Written instruction: Skip the pictures. Copy all the rest of the records down exactly.

Extracted information:
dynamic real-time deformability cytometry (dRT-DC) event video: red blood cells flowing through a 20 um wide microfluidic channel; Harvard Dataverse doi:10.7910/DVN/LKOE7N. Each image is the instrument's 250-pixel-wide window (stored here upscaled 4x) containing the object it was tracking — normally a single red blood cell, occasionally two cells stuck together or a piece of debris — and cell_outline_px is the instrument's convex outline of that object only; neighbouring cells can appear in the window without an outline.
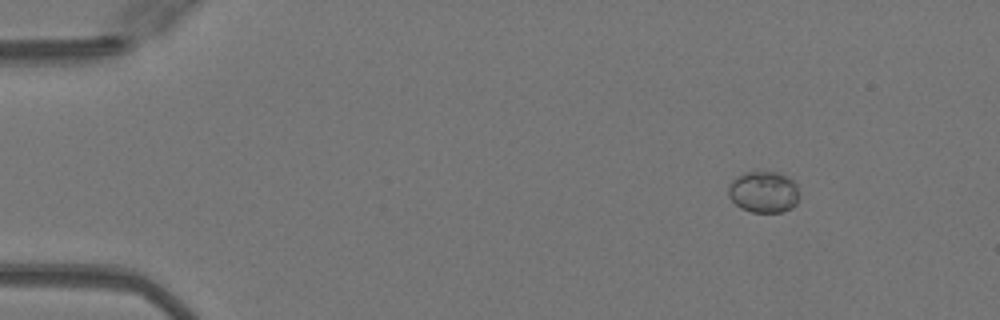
{"species": "Egyptian fruit bat (a non-hibernating species)", "species_latin": "Rousettus aegyptiacus", "temperature_condition": "warm", "stored_images_in_passage": 45, "camera_frame_rate_fps": 3000, "um_per_image_px": 0.085, "animal": {"sex": "female"}, "frame": {"image": 1, "passage_image": 1, "time_ms": 0.0, "image_size_px": [1000, 320], "cell_outline_px": [[800, 196], [796, 204], [792, 208], [784, 212], [752, 212], [740, 208], [728, 196], [728, 184], [736, 176], [744, 172], [780, 172], [792, 180], [796, 184]], "centroid_in_image_um": [64.91, 16.32], "position_along_channel_um": 20.1, "area_um2": 17.4}}
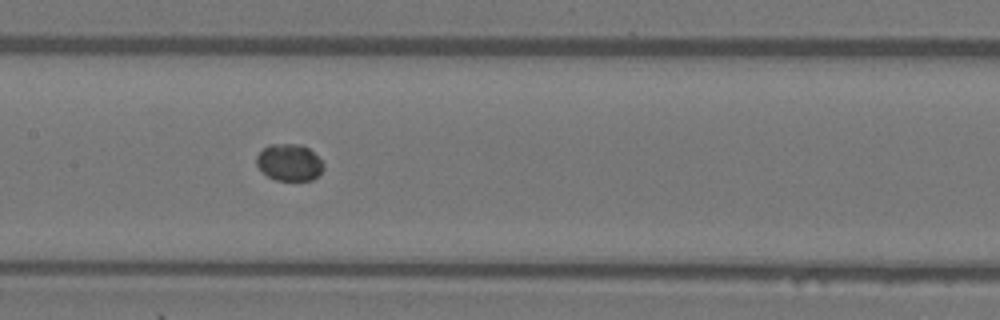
{"frame": {"image": 2, "passage_image": 20, "time_ms": 6.333, "image_size_px": [1000, 320], "cell_outline_px": [[324, 168], [312, 180], [276, 180], [268, 176], [256, 164], [256, 156], [268, 144], [300, 144], [308, 148], [324, 164]], "centroid_in_image_um": [24.57, 13.8], "position_along_channel_um": 182.8, "area_um2": 14.16}}
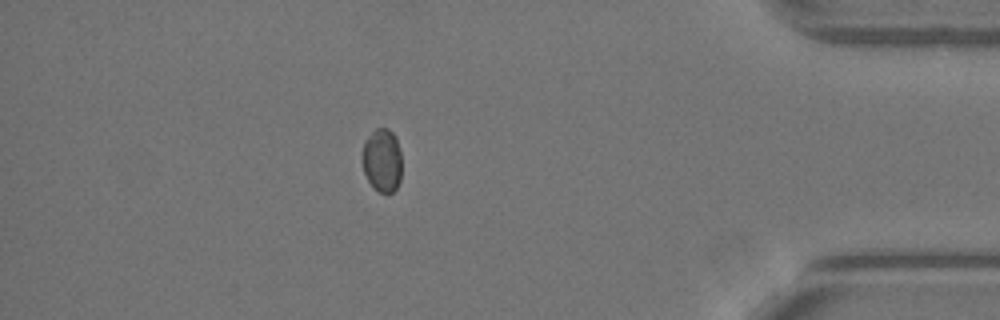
{"frame": {"image": 3, "passage_image": 39, "time_ms": 12.667, "image_size_px": [1000, 320], "cell_outline_px": [[400, 180], [396, 188], [392, 192], [380, 192], [372, 188], [364, 172], [364, 140], [376, 128], [388, 128], [396, 136], [400, 148]], "centroid_in_image_um": [32.5, 13.61], "position_along_channel_um": 402.7, "area_um2": 14.39}}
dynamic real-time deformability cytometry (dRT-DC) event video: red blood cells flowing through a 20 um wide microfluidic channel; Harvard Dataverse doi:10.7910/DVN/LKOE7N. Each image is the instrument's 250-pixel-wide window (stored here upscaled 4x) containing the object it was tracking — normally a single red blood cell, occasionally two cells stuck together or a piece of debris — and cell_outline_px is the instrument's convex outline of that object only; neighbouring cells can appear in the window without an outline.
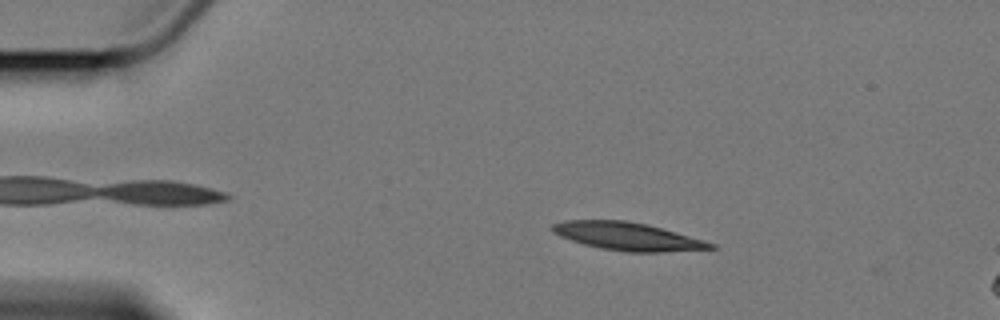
{"species": "Egyptian fruit bat (a non-hibernating species)", "species_latin": "Rousettus aegyptiacus", "temperature_condition": "cold", "stored_images_in_passage": 5, "camera_frame_rate_fps": 3000, "um_per_image_px": 0.085, "animal": {"sex": "female"}, "frame": {"image": 1, "passage_image": 2, "time_ms": 1.333, "image_size_px": [1000, 320], "cell_outline_px": [[716, 248], [664, 252], [624, 252], [600, 248], [584, 244], [560, 236], [552, 232], [548, 228], [552, 224], [564, 220], [624, 220], [648, 224], [704, 240], [716, 244]], "centroid_in_image_um": [53.32, 20.09], "position_along_channel_um": 31.7, "area_um2": 25.84}}
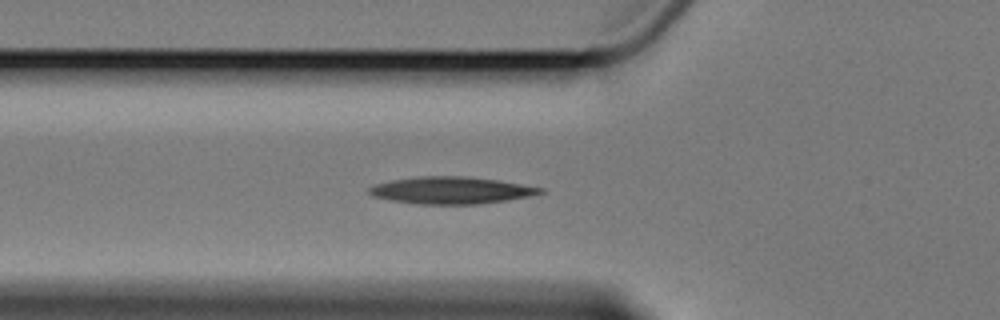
{"frame": {"image": 2, "passage_image": 5, "time_ms": 4.667, "image_size_px": [1000, 320], "cell_outline_px": [[544, 192], [532, 196], [508, 200], [480, 204], [416, 204], [388, 200], [372, 196], [368, 192], [368, 188], [376, 184], [392, 180], [416, 176], [464, 176], [496, 180], [544, 188]], "centroid_in_image_um": [38.33, 16.18], "position_along_channel_um": 87.5, "area_um2": 27.05}}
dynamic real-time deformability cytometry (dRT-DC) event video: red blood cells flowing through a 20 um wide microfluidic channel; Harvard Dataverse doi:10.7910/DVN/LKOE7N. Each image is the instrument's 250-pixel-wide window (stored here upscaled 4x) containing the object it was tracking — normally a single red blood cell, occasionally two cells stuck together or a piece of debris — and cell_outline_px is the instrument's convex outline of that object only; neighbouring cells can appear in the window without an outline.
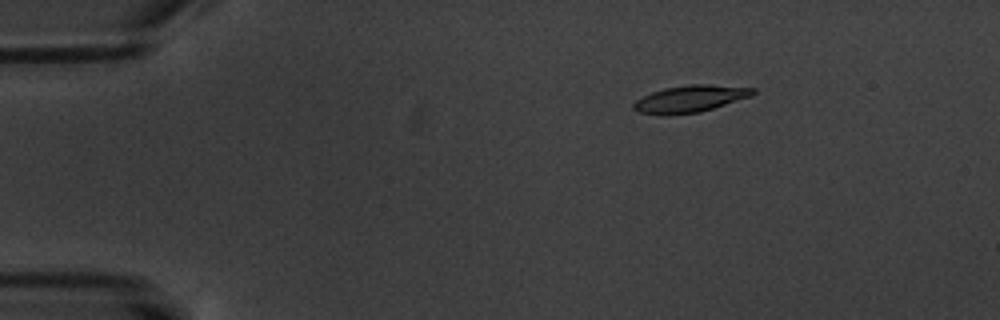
{"species": "common noctule bat (a hibernating species)", "species_latin": "Nyctalus noctula", "temperature_condition": "warm", "stored_images_in_passage": 4, "camera_frame_rate_fps": 3000, "um_per_image_px": 0.085, "animal": {"sex": "male", "body_mass_g": 20.1, "forearm_length_mm": 53.5}, "frame": {"image": 1, "passage_image": 1, "time_ms": 0.0, "image_size_px": [1000, 320], "cell_outline_px": [[756, 92], [752, 96], [700, 112], [668, 116], [664, 116], [636, 112], [632, 108], [632, 104], [636, 100], [652, 92], [664, 88], [692, 84], [708, 84], [756, 88]], "centroid_in_image_um": [58.64, 8.41], "position_along_channel_um": 26.4, "area_um2": 18.96}}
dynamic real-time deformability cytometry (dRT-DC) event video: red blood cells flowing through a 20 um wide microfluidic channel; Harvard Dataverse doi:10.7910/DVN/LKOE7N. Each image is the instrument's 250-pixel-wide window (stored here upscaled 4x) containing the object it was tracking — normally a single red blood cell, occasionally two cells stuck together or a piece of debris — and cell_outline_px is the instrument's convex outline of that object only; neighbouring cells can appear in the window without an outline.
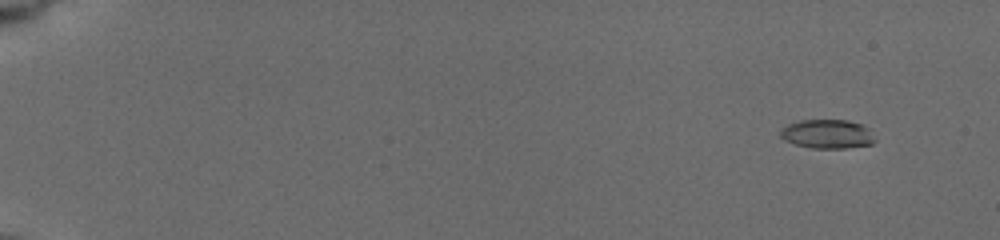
{"species": "common noctule bat (a hibernating species)", "species_latin": "Nyctalus noctula", "temperature_condition": "cold", "stored_images_in_passage": 36, "camera_frame_rate_fps": 3000, "um_per_image_px": 0.085, "animal": {"sex": "female", "body_mass_g": 19.5, "forearm_length_mm": 54.1}, "frame": {"image": 1, "passage_image": 3, "time_ms": 1.333, "image_size_px": [1000, 240], "cell_outline_px": [[876, 140], [872, 144], [844, 148], [812, 148], [796, 144], [784, 140], [780, 136], [780, 132], [788, 124], [800, 120], [844, 120], [860, 124], [868, 128]], "centroid_in_image_um": [70.32, 11.39], "position_along_channel_um": 14.7, "area_um2": 15.78}}
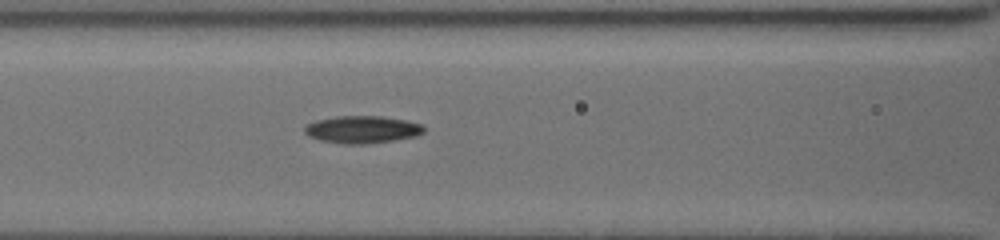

Response to the task:
dynamic real-time deformability cytometry (dRT-DC) event video: red blood cells flowing through a 20 um wide microfluidic channel; Harvard Dataverse doi:10.7910/DVN/LKOE7N. Each image is the instrument's 250-pixel-wide window (stored here upscaled 4x) containing the object it was tracking — normally a single red blood cell, occasionally two cells stuck together or a piece of debris — and cell_outline_px is the instrument's convex outline of that object only; neighbouring cells can appear in the window without an outline.
{"species": "Egyptian fruit bat (a non-hibernating species)", "species_latin": "Rousettus aegyptiacus", "temperature_condition": "warm", "stored_images_in_passage": 45, "camera_frame_rate_fps": 3000, "um_per_image_px": 0.085, "animal": {"sex": "female"}, "frame": {"image": 1, "passage_image": 1, "time_ms": 0.0, "image_size_px": [1000, 320], "cell_outline_px": [[800, 196], [796, 204], [792, 208], [784, 212], [752, 212], [740, 208], [728, 196], [728, 184], [736, 176], [744, 172], [780, 172], [792, 180], [796, 184]], "centroid_in_image_um": [64.91, 16.32], "position_along_channel_um": 20.1, "area_um2": 17.4}}
{"frame": {"image": 2, "passage_image": 20, "time_ms": 6.333, "image_size_px": [1000, 320], "cell_outline_px": [[324, 168], [312, 180], [276, 180], [268, 176], [256, 164], [256, 156], [268, 144], [300, 144], [308, 148], [324, 164]], "centroid_in_image_um": [24.57, 13.8], "position_along_channel_um": 182.8, "area_um2": 14.16}}
{"frame": {"image": 3, "passage_image": 39, "time_ms": 12.667, "image_size_px": [1000, 320], "cell_outline_px": [[400, 180], [396, 188], [392, 192], [380, 192], [372, 188], [364, 172], [364, 140], [376, 128], [388, 128], [396, 136], [400, 148]], "centroid_in_image_um": [32.5, 13.61], "position_along_channel_um": 402.7, "area_um2": 14.39}}
dynamic real-time deformability cytometry (dRT-DC) event video: red blood cells flowing through a 20 um wide microfluidic channel; Harvard Dataverse doi:10.7910/DVN/LKOE7N. Each image is the instrument's 250-pixel-wide window (stored here upscaled 4x) containing the object it was tracking — normally a single red blood cell, occasionally two cells stuck together or a piece of debris — and cell_outline_px is the instrument's convex outline of that object only; neighbouring cells can appear in the window without an outline.
{"species": "Egyptian fruit bat (a non-hibernating species)", "species_latin": "Rousettus aegyptiacus", "temperature_condition": "cold", "stored_images_in_passage": 5, "camera_frame_rate_fps": 3000, "um_per_image_px": 0.085, "animal": {"sex": "female"}, "frame": {"image": 1, "passage_image": 2, "time_ms": 1.333, "image_size_px": [1000, 320], "cell_outline_px": [[716, 248], [664, 252], [624, 252], [600, 248], [584, 244], [560, 236], [552, 232], [548, 228], [552, 224], [564, 220], [624, 220], [648, 224], [704, 240], [716, 244]], "centroid_in_image_um": [53.32, 20.09], "position_along_channel_um": 31.7, "area_um2": 25.84}}
{"frame": {"image": 2, "passage_image": 5, "time_ms": 4.667, "image_size_px": [1000, 320], "cell_outline_px": [[544, 192], [532, 196], [508, 200], [480, 204], [416, 204], [388, 200], [372, 196], [368, 192], [368, 188], [376, 184], [392, 180], [416, 176], [464, 176], [496, 180], [544, 188]], "centroid_in_image_um": [38.33, 16.18], "position_along_channel_um": 87.5, "area_um2": 27.05}}
dynamic real-time deformability cytometry (dRT-DC) event video: red blood cells flowing through a 20 um wide microfluidic channel; Harvard Dataverse doi:10.7910/DVN/LKOE7N. Each image is the instrument's 250-pixel-wide window (stored here upscaled 4x) containing the object it was tracking — normally a single red blood cell, occasionally two cells stuck together or a piece of debris — and cell_outline_px is the instrument's convex outline of that object only; neighbouring cells can appear in the window without an outline.
{"species": "common noctule bat (a hibernating species)", "species_latin": "Nyctalus noctula", "temperature_condition": "warm", "stored_images_in_passage": 4, "camera_frame_rate_fps": 3000, "um_per_image_px": 0.085, "animal": {"sex": "male", "body_mass_g": 20.1, "forearm_length_mm": 53.5}, "frame": {"image": 1, "passage_image": 1, "time_ms": 0.0, "image_size_px": [1000, 320], "cell_outline_px": [[756, 92], [752, 96], [700, 112], [668, 116], [664, 116], [636, 112], [632, 108], [632, 104], [636, 100], [652, 92], [664, 88], [692, 84], [708, 84], [756, 88]], "centroid_in_image_um": [58.64, 8.41], "position_along_channel_um": 26.4, "area_um2": 18.96}}
dynamic real-time deformability cytometry (dRT-DC) event video: red blood cells flowing through a 20 um wide microfluidic channel; Harvard Dataverse doi:10.7910/DVN/LKOE7N. Each image is the instrument's 250-pixel-wide window (stored here upscaled 4x) containing the object it was tracking — normally a single red blood cell, occasionally two cells stuck together or a piece of debris — and cell_outline_px is the instrument's convex outline of that object only; neighbouring cells can appear in the window without an outline.
{"species": "common noctule bat (a hibernating species)", "species_latin": "Nyctalus noctula", "temperature_condition": "cold", "stored_images_in_passage": 36, "camera_frame_rate_fps": 3000, "um_per_image_px": 0.085, "animal": {"sex": "female", "body_mass_g": 19.5, "forearm_length_mm": 54.1}, "frame": {"image": 1, "passage_image": 3, "time_ms": 1.333, "image_size_px": [1000, 240], "cell_outline_px": [[876, 140], [872, 144], [844, 148], [812, 148], [796, 144], [784, 140], [780, 136], [780, 132], [788, 124], [800, 120], [844, 120], [860, 124], [868, 128]], "centroid_in_image_um": [70.32, 11.39], "position_along_channel_um": 14.7, "area_um2": 15.78}}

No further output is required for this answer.